TASK PROMPT: Each line holding the string "čaká" is to be copied from the data.

DATASET EXCERPTS:
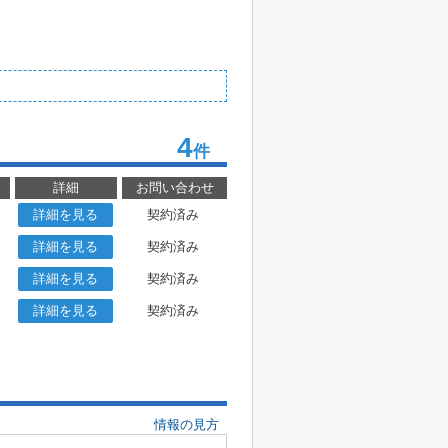
4
件
詳細
お問い合わせ
詳細を見る
契約済み
詳細を見る
契約済み
詳細を見る
契約済み
詳細を見る
契約済み
情報の見方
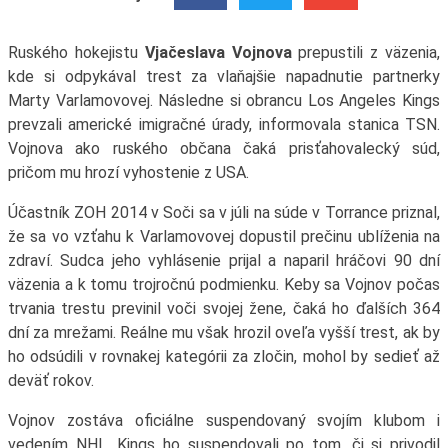
Ruského hokejistu
Vjačeslava Vojnova
prepustili z väzenia,
kde si odpykával trest za vlaňajšie napadnutie partnerky
Marty Varlamovovej. Následne si obrancu Los Angeles Kings
prevzali americké imigračné úrady, informovala stanica TSN.
Vojnova ako ruského občana čaká prisťahovalecký súd,
pričom mu hrozí vyhostenie z USA.
Účastník ZOH 2014 v Soči sa v júli na súde v Torrance priznal,
že sa vo vzťahu k Varlamovovej dopustil prečinu ublíženia na
zdraví. Sudca jeho vyhlásenie prijal a naparil hráčovi 90 dní
väzenia a k tomu trojročnú podmienku. Keby sa Vojnov počas
trvania trestu previnil voči svojej žene, čaká ho ďalších 364
dní za mrežami. Reálne mu však hrozil oveľa vyšší trest, ak by
ho odsúdili v rovnakej kategórii za zločin, mohol by sedieť až
deväť rokov.
Vojnov zostáva oficiálne suspendovaný svojím klubom i
vedením NHL. Kings ho suspendovali po tom, či si privodil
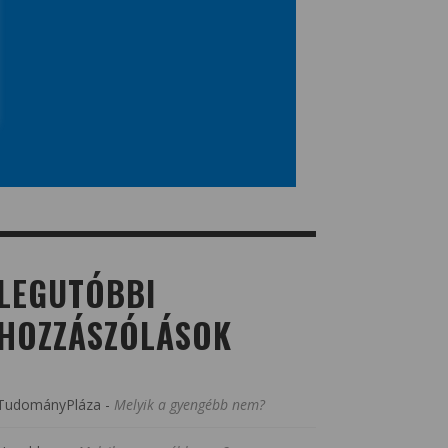
LEGUTÓBBI
HOZZÁSZÓLÁSOK
TudományPláza
-
Melyik a gyengébb nem?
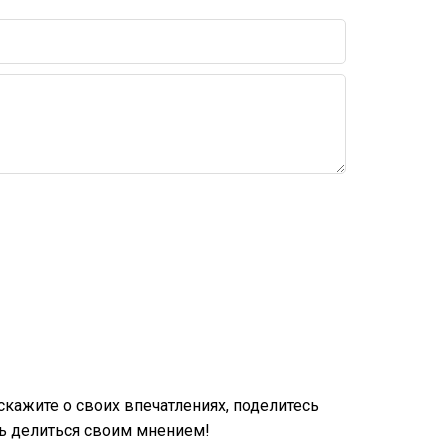
кажите о своих впечатлениях, поделитесь
ь делиться своим мнением!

OUTPUT FOR THIS EXERCISE:
Vojnova ako ruského občana čaká prisťahovalecký súd,
trvania trestu previnil voči svojej žene, čaká ho ďalších 364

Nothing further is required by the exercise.